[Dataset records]
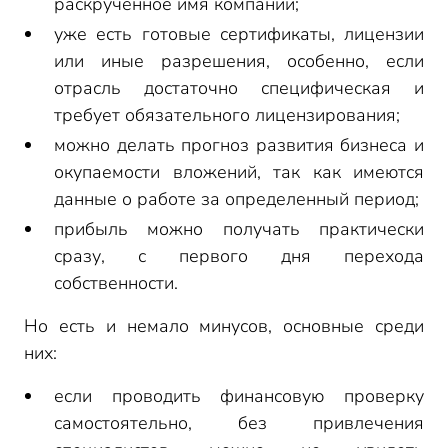
раскрученное имя компании;
уже есть готовые сертификаты, лицензии
или иные разрешения, особенно, если
отрасль достаточно специфическая и
требует обязательного лицензирования;
можно делать прогноз развития бизнеса и
окупаемости вложений, так как имеются
данные о работе за определенный период;
прибыль можно получать практически
сразу, с первого дня перехода
собственности.
Но есть и немало минусов, основные среди
них:
если проводить финансовую проверку
самостоятельно, без привлечения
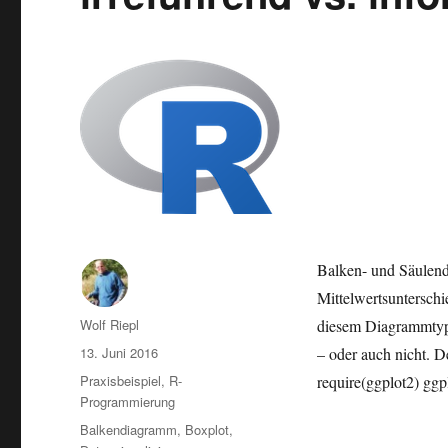
Balken- und Säulen
Mittelwertsunterschi
Autor
Wolf Riepl
diesem Diagrammtyp 
Veröffentlicht
13. Juni 2016
– oder auch nicht. De
am
Kategorien
Praxisbeispiel
,
R-
require(ggplot2) ggp
Programmierung
Schlagwörter
Balkendiagramm
,
Boxplot
,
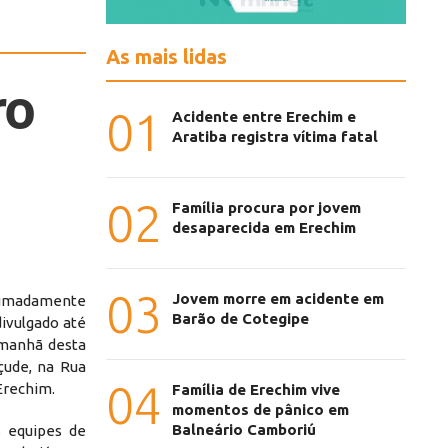
As mais lidas
ro
01
Acidente entre Erechim e
Aratiba registra vítima fatal
02
Família procura por jovem
desaparecida em Erechim
03
Jovem morre em acidente em
ximadamente
Barão de Cotegipe
ivulgado até
manhã desta
açude, na Rua
04
Erechim.
Família de Erechim vive
momentos de pânico em
Balneário Camboriú
s equipes de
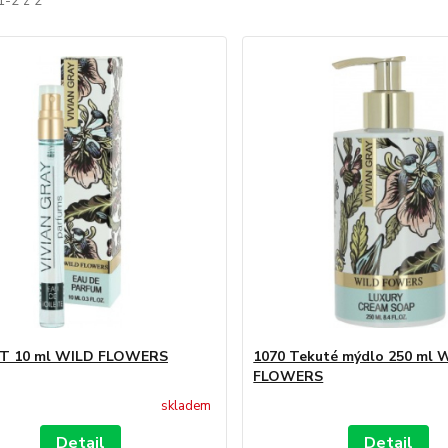
1-2 z 2
DT 10 ml WILD FLOWERS
1070 Tekuté mýdlo 250 ml 
FLOWERS
skladem
Detail
Detail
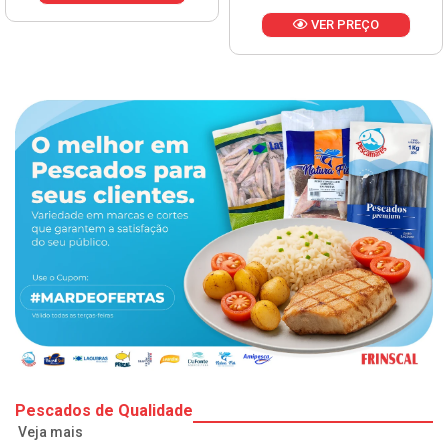
VER PREÇO
Pescados de Qualidade
Veja mais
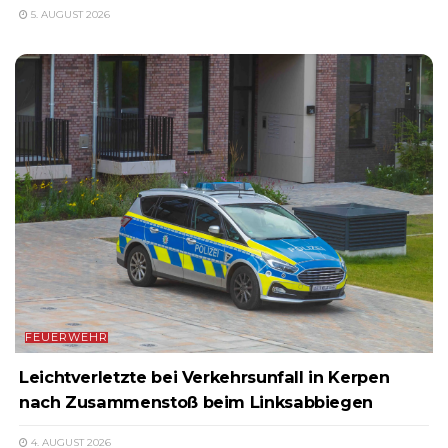
5. AUGUST 2026
FEUERWEHR
Leichtverletzte bei Verkehrsunfall in Kerpen
nach Zusammenstoß beim Linksabbiegen
4. AUGUST 2026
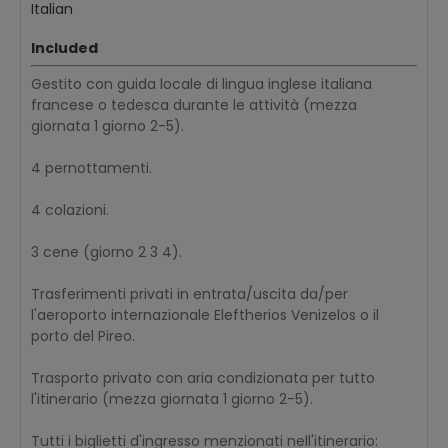
Italian
Included
Gestito con guida locale di lingua inglese italiana
francese o tedesca durante le attività (mezza
giornata 1 giorno 2-5).
4 pernottamenti.
4 colazioni.
3 cene (giorno 2 3 4).
Trasferimenti privati in entrata/uscita da/per
l'aeroporto internazionale Eleftherios Venizelos o il
porto del Pireo.
Trasporto privato con aria condizionata per tutto
l'itinerario (mezza giornata 1 giorno 2-5).
Tutti i biglietti d'ingresso menzionati nell'itinerario:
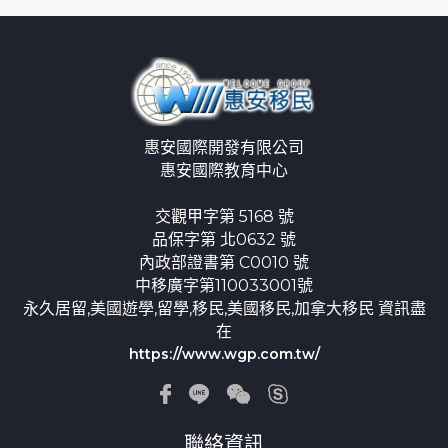
惠安國際開發有限公司
惠安國際教育中心
交觀甲字第 5168 號
品保字第 北0632 號
內政部證書第 C0010 號
中移廣字第110033001號
永久居留,美國遊學,留學,移民,美國移民,加拿大移民 資訊盡
在
https://www.wgp.com.tw/
聯絡資訊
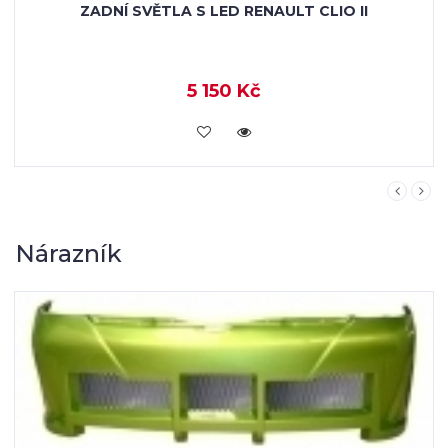
ZADNÍ SVĚTLA S LED RENAULT CLIO II
5 150 Kč
KOUPIT
Nárazník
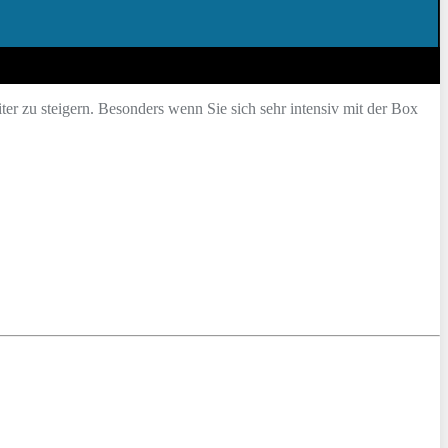
ter zu steigern. Besonders wenn Sie sich sehr intensiv mit der Box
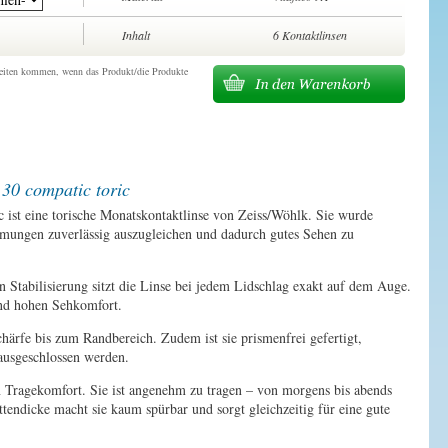
Inhalt
6 Kontaktlinsen
erzeiten kommen, wenn das Produkt/die Produkte
30 compatic toric
 ist eine torische Monatskontaktlinse von Zeiss/Wöhlk. Sie wurde
mungen zuverlässig auszugleichen und dadurch gutes Sehen zu
Stabilisierung sitzt die Linse bei jedem Lidschlag exakt auf dem Auge.
 und hohen Sehkomfort.
härfe bis zum Randbereich. Zudem ist sie prismenfrei gefertigt,
ausgeschlossen werden.
n Tragekomfort. Sie ist angenehm zu tragen – von morgens bis abends
tendicke macht sie kaum spürbar und sorgt gleichzeitig für eine gute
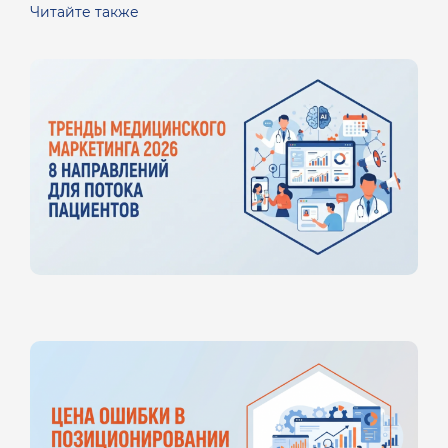
Читайте также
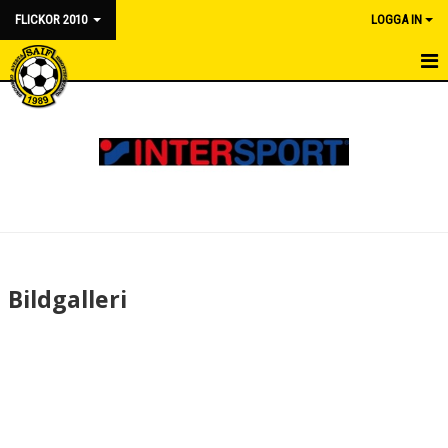
FLICKOR 2010
LOGGA IN
HEM
NYHETER
KALENDER
MATCHER
TRUPPEN
Bildgalleri
BILDGALLERI
DOKUMENT
KONTAKT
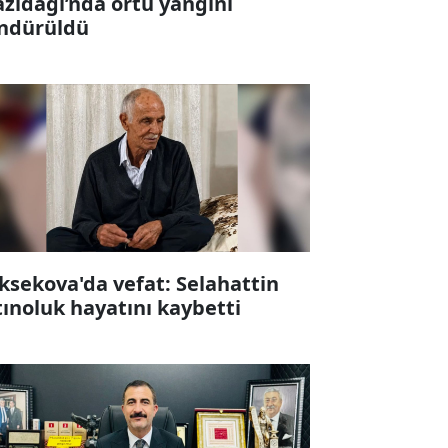
zıdağı’nda örtü yangını
ndürüldü
ksekova'da vefat: Selahattin
tınoluk hayatını kaybetti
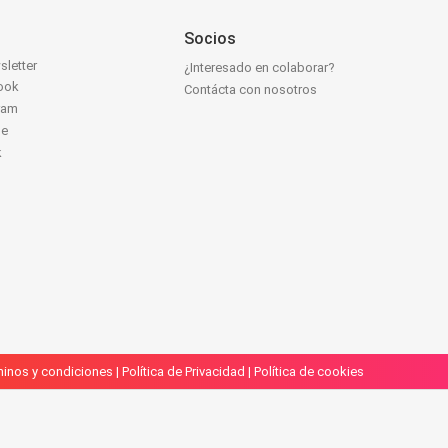
Socios
sletter
¿Interesado en colaborar?
ook
Contácta con nosotros
ram
be
k
inos y condiciones
|
Política de Privacidad
|
Política de cookies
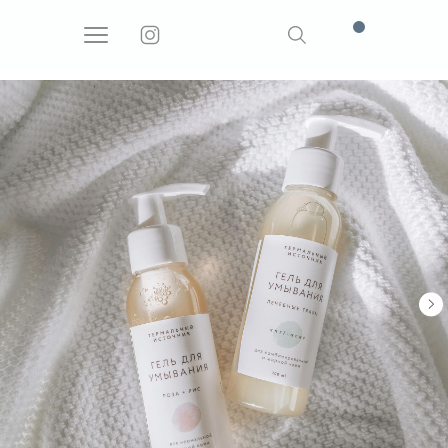
Поиск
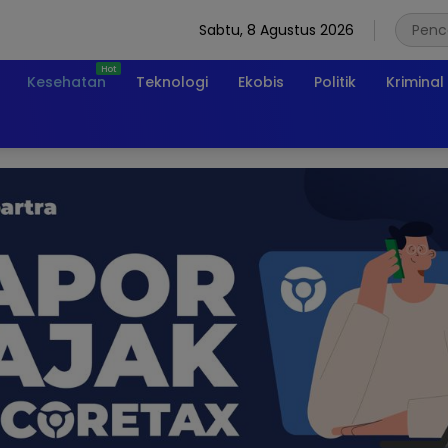
Sabtu, 8 Agustus 2026
Kesehatan
Teknologi
Ekobis
Politik
Kriminal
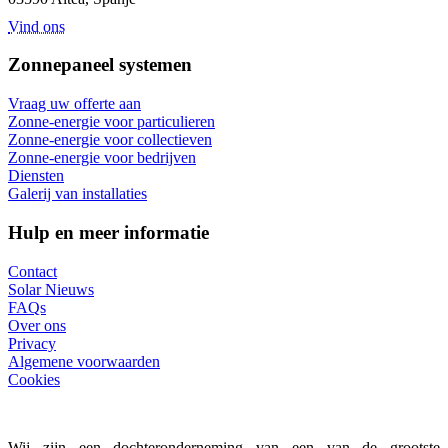
Vind ons
Zonnepaneel systemen
Vraag uw offerte aan
Zonne-energie voor particulieren
Zonne-energie voor collectieven
Zonne-energie voor bedrijven
Diensten
Galerij van installaties
Hulp en meer informatie
Contact
Solar Nieuws
FAQs
Over ons
Privacy
Algemene voorwaarden
Cookies
Wij zijn een dochteronderneming van een van de grootste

## ACTIVITY
Report each line in the entries above that contains the word "eine".

## EXERCISE SOLUTION
 ist eine torische Monatskontaktlinse von Zeiss/Wöhlk. Sie wurde
tendicke macht sie kaum spürbar und sorgt gleichzeitig für eine gute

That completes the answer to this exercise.